• **RAW DATA**

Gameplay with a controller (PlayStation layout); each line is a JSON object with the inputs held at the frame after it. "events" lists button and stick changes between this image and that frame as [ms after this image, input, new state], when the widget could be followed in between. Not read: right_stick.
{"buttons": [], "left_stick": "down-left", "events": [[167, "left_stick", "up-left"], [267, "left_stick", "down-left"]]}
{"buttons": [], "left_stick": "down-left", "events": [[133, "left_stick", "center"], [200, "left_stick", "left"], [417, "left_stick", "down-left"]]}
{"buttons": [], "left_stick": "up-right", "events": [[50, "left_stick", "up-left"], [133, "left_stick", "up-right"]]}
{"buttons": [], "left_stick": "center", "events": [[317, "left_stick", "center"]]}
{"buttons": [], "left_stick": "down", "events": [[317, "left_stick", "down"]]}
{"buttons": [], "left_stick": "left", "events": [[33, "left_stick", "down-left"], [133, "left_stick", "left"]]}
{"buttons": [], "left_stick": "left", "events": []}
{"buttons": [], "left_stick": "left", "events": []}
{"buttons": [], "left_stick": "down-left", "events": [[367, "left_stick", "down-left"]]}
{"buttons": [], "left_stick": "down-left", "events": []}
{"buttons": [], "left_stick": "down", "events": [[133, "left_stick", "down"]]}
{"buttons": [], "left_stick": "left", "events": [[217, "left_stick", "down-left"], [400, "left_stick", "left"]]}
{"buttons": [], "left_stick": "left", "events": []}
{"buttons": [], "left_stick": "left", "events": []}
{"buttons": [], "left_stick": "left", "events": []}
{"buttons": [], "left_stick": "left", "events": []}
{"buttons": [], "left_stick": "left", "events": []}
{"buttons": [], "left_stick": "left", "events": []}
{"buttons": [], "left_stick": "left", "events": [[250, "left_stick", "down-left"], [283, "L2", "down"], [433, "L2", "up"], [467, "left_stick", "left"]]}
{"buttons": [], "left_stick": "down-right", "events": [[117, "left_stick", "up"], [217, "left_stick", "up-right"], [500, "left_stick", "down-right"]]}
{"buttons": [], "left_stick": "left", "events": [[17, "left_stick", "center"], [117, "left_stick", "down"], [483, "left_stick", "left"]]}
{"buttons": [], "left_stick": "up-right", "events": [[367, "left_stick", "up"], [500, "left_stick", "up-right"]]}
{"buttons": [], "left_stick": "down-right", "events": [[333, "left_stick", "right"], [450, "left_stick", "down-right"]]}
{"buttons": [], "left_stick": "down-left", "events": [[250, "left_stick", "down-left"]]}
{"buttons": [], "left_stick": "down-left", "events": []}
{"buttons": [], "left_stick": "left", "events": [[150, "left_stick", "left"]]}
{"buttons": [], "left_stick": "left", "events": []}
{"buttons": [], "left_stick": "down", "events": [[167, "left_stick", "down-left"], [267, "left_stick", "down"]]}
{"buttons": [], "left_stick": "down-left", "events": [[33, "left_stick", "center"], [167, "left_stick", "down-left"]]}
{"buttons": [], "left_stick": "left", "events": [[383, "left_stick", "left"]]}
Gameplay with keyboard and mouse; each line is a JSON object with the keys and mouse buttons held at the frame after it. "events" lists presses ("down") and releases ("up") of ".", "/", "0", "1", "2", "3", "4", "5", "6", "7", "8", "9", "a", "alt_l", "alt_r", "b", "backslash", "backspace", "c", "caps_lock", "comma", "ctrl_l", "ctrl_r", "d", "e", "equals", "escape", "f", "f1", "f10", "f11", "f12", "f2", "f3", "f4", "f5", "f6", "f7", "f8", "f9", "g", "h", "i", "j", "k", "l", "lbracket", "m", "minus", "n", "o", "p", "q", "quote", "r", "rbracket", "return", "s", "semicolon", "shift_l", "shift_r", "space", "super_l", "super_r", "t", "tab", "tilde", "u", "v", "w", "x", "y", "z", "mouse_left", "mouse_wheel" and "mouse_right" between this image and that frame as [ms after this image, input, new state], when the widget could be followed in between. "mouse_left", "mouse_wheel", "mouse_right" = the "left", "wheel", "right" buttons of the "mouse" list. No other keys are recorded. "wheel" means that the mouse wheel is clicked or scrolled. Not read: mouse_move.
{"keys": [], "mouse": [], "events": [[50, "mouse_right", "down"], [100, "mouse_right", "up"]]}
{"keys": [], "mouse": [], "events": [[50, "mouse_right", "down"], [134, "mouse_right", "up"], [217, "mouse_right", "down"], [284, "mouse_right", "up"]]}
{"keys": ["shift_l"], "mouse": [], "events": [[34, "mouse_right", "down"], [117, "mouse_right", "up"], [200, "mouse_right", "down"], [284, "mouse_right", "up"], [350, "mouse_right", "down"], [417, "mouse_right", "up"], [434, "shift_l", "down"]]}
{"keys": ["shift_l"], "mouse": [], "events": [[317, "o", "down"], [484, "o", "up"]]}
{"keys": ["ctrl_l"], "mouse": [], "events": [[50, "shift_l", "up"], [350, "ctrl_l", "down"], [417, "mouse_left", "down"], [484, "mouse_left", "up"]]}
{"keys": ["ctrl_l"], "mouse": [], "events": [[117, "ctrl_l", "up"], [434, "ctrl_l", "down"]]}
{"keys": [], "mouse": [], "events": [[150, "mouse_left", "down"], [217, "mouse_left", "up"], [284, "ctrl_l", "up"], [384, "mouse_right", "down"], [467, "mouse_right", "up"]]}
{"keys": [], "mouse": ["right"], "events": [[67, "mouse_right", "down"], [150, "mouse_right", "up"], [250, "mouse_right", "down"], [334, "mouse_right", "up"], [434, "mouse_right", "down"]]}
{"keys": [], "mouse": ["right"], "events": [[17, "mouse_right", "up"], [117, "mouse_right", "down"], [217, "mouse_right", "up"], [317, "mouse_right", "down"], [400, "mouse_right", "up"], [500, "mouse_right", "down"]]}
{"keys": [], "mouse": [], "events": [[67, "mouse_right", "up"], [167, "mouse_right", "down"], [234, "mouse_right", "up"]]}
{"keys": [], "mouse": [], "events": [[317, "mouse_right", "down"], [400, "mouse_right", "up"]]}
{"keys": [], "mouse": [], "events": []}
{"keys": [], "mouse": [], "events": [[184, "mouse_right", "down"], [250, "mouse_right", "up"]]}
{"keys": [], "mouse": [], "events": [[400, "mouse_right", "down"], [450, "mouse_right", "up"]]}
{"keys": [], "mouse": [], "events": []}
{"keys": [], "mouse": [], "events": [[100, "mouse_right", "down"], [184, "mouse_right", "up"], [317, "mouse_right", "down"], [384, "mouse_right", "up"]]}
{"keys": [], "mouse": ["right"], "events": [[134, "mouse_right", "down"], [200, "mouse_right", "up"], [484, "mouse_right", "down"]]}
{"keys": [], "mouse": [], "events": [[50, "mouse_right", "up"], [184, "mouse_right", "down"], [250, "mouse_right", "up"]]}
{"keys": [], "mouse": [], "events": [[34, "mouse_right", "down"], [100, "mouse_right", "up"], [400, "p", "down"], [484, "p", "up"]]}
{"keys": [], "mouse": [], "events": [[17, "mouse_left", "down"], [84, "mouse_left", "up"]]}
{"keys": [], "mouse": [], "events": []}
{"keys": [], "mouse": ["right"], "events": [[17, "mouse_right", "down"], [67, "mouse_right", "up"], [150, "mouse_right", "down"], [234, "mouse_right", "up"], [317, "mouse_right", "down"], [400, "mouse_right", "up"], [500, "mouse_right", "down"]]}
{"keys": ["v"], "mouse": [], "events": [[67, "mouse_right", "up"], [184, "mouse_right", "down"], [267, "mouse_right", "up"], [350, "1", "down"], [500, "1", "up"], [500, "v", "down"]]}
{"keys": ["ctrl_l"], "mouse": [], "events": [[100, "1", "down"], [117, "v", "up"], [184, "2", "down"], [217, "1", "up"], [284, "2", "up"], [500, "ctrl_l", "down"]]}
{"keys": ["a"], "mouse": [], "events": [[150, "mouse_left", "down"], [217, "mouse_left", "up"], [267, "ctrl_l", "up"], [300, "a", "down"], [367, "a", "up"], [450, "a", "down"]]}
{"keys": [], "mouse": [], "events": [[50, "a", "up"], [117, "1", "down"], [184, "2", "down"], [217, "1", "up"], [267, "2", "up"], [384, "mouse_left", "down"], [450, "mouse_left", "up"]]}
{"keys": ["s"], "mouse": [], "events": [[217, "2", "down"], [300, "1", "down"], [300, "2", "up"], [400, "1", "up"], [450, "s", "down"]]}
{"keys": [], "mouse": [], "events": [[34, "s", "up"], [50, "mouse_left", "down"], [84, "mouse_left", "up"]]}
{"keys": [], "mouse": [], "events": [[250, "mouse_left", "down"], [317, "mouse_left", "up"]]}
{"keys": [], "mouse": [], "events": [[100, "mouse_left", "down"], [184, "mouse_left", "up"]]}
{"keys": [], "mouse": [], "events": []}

• **WHAT IS BEING ASKED**
Within the material, find all lines that hold the word "center" and show them.

• **ANSWER**
{"buttons": [], "left_stick": "down-left", "events": [[133, "left_stick", "center"], [200, "left_stick", "left"], [417, "left_stick", "down-left"]]}
{"buttons": [], "left_stick": "center", "events": [[317, "left_stick", "center"]]}
{"buttons": [], "left_stick": "left", "events": [[17, "left_stick", "center"], [117, "left_stick", "down"], [483, "left_stick", "left"]]}
{"buttons": [], "left_stick": "down-left", "events": [[33, "left_stick", "center"], [167, "left_stick", "down-left"]]}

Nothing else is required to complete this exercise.